#### Text for analysis
═══

Jack Delano

With his camera, Delano captured valuable historical events, and in doing so, he gave voice to those most affected by tragedy. In 1939, he was commissioned by the Farm Security Administration’s (FSA) photography project, a governmental effort to record and understand the effects of policy reform on small-town America.

Two iconic photographs created by photographer Jack Delano, Commuters, Lowell, MA (1941) and Steel Mills Midland, PA (1941), provide a tantalizing glimpse into his extensive pictorial record of American rural life from 1933-1944. Subsequent to graduating from the Philadelphia Academy of the Fine Arts in 1932 Delano was awarded the Kesson Fellowship, which allowed him to travel for a year in Europe. It was there that he bought his first camera, and he soon used it to record history and heighten social awareness. With his camera, Delano captured valuable historical events, and in doing so, he gave voice to those most affected by tragedy. In 1939, he was commissioned by the Farm Security Administration’s (FSA) photography project, a governmental effort to record and understand the effects of policy reform on small-town America. As seen in these two photographs, Delano made place a defining aspect his work — two of his photographic subjects were Lowell, Massachusetts, and Midland, Pennsylvania. These were among the first large-scale American factory towns that were hit hard by the Depression. Delano’s humanistic and forthright representation of small-town America offers a meditation on national identity, and also forges a historical memory of the Great Depression.

═══

#### Listed records
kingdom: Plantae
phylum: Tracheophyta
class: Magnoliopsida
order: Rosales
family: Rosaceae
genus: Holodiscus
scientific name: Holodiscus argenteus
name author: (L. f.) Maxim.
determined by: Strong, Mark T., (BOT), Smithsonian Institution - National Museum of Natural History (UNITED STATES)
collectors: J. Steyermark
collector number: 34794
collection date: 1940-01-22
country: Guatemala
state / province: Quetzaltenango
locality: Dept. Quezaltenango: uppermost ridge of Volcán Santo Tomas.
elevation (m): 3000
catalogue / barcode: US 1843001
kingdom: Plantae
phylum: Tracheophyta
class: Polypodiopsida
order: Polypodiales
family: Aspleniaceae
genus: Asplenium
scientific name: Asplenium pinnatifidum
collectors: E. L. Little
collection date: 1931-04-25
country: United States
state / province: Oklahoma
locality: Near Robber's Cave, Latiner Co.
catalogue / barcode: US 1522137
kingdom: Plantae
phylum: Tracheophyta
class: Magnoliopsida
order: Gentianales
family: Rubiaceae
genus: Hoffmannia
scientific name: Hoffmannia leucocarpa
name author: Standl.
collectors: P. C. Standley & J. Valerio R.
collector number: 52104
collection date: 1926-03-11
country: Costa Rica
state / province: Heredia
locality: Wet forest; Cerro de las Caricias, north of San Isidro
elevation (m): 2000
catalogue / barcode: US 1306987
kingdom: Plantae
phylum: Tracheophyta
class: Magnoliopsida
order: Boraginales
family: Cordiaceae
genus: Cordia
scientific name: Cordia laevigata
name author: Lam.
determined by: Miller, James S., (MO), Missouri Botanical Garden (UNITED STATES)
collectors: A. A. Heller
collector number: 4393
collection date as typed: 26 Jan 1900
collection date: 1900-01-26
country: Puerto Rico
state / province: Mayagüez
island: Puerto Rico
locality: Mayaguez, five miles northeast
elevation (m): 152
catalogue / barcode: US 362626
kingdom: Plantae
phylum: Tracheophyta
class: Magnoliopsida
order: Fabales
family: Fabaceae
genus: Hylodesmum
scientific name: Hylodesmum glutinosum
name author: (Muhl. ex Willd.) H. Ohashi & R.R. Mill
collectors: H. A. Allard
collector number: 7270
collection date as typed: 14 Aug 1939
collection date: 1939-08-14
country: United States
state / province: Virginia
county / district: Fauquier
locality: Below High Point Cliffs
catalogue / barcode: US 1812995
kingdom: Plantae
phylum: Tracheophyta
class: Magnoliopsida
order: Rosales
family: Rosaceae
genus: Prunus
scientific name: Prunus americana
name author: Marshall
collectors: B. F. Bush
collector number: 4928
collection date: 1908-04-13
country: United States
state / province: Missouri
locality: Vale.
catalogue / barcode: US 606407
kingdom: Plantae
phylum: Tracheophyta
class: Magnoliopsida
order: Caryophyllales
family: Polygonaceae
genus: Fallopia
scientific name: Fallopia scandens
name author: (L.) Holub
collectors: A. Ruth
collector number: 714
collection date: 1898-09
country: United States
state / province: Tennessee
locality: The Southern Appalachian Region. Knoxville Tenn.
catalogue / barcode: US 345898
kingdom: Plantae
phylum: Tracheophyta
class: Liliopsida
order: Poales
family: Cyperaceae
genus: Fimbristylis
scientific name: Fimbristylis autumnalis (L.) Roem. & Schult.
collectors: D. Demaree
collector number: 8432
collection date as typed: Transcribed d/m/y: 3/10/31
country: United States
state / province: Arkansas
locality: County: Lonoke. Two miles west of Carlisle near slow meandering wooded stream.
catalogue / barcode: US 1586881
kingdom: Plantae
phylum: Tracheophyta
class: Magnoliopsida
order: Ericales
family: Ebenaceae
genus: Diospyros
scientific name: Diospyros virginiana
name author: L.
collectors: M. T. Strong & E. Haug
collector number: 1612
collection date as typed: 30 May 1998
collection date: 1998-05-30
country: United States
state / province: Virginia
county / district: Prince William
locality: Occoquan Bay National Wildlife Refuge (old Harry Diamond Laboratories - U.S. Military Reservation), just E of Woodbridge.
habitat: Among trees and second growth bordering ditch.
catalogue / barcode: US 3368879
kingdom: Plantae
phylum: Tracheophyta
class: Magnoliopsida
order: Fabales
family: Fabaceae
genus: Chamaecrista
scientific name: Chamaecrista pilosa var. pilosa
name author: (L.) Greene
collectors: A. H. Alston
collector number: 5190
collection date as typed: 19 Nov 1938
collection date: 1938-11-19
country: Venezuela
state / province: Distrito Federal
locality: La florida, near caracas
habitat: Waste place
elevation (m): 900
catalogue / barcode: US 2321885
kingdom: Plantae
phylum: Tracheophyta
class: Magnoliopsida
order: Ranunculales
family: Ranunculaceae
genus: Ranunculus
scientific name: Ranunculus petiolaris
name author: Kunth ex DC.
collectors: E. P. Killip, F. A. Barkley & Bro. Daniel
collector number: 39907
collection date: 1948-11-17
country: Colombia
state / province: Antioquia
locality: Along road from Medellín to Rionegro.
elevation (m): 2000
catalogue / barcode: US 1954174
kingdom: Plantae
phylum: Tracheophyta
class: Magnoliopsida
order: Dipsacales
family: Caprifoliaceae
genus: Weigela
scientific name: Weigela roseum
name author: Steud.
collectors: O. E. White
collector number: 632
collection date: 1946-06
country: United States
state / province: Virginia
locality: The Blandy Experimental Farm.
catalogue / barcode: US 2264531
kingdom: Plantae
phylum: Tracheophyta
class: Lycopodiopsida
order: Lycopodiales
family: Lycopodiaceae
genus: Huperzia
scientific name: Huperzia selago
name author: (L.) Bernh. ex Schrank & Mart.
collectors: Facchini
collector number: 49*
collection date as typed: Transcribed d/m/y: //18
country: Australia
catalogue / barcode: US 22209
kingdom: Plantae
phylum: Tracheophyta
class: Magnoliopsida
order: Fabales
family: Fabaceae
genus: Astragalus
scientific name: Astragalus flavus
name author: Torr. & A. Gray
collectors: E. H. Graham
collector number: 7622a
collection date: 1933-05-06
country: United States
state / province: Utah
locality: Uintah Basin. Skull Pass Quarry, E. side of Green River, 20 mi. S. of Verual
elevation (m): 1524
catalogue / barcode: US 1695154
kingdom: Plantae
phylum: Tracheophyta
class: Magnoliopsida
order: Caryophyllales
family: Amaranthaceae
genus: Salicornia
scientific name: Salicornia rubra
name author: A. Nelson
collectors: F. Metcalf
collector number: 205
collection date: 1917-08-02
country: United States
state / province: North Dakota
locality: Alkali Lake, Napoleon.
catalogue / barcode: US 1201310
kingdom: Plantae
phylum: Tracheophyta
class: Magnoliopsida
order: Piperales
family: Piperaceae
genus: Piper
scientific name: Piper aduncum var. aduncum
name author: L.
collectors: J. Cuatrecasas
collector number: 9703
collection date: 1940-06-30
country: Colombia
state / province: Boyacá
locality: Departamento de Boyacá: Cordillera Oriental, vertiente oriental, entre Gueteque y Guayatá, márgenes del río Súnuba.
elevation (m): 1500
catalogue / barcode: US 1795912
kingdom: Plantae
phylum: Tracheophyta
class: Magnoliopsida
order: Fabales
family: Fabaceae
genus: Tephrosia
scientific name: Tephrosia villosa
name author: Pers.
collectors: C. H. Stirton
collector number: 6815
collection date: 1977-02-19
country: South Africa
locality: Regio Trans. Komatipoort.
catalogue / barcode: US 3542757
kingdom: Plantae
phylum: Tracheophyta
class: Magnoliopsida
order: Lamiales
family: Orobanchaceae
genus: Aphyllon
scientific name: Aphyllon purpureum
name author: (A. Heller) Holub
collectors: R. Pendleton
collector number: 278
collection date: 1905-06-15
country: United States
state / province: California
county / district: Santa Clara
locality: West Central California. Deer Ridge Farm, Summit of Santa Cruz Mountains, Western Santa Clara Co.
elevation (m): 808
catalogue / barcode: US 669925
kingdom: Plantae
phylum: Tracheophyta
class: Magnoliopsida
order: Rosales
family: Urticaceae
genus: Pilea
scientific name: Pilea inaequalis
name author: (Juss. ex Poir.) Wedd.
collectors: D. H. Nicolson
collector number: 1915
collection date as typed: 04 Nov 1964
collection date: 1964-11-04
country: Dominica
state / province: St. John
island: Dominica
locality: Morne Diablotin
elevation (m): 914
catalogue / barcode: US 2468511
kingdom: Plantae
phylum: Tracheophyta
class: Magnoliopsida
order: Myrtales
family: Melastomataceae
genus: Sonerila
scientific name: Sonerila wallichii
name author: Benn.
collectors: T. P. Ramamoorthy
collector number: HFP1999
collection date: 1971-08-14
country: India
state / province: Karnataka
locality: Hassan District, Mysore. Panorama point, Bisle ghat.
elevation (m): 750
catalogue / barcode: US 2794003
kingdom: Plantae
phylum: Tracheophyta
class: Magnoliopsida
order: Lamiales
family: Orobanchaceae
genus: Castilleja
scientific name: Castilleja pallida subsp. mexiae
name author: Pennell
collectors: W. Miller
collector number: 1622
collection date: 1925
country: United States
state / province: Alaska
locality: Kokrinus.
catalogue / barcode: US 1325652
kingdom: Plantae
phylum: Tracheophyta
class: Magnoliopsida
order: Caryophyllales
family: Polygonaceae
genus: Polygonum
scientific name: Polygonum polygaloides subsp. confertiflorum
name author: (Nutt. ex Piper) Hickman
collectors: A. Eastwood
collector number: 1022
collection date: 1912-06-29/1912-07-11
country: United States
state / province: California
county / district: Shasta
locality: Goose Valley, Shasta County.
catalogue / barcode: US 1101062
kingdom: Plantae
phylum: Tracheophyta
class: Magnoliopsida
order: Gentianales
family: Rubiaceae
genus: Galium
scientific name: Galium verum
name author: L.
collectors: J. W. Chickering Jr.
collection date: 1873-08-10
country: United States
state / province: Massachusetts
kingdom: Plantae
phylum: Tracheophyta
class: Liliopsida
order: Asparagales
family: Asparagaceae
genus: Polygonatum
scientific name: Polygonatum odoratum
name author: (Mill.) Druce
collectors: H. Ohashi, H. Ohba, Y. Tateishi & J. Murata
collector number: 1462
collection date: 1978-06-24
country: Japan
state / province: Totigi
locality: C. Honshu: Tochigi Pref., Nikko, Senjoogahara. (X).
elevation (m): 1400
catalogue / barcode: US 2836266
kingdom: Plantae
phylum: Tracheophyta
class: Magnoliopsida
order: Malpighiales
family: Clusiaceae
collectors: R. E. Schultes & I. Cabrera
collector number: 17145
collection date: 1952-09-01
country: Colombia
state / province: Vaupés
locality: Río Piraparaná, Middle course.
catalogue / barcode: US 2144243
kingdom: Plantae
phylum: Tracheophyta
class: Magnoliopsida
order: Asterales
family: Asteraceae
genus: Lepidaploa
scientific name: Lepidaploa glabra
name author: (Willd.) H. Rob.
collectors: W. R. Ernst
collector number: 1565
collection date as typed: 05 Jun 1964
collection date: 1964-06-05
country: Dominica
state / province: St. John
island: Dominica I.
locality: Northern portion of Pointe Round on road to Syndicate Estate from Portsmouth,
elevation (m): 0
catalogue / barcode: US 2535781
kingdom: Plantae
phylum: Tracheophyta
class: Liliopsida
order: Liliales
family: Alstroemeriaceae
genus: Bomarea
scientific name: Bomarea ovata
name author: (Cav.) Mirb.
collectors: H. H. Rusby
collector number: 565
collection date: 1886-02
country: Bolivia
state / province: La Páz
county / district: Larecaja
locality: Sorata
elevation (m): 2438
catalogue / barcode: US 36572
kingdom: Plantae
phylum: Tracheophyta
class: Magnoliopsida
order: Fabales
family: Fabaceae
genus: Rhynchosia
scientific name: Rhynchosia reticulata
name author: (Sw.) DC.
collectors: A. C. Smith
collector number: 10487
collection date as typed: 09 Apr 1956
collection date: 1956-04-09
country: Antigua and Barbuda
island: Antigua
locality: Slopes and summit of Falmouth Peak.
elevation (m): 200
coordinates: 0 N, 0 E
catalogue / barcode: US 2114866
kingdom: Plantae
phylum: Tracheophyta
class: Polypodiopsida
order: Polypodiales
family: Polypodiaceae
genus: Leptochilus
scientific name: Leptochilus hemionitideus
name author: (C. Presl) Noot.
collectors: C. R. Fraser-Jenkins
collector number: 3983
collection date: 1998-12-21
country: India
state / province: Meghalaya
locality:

═══

#### What you have to do
Please say which fellowship, according to the Jack Delano text, allowed Delano to travel in Europe for a year. These records have no connection to the Jack Delano text.

#### Exercise result
The Kesson Fellowship.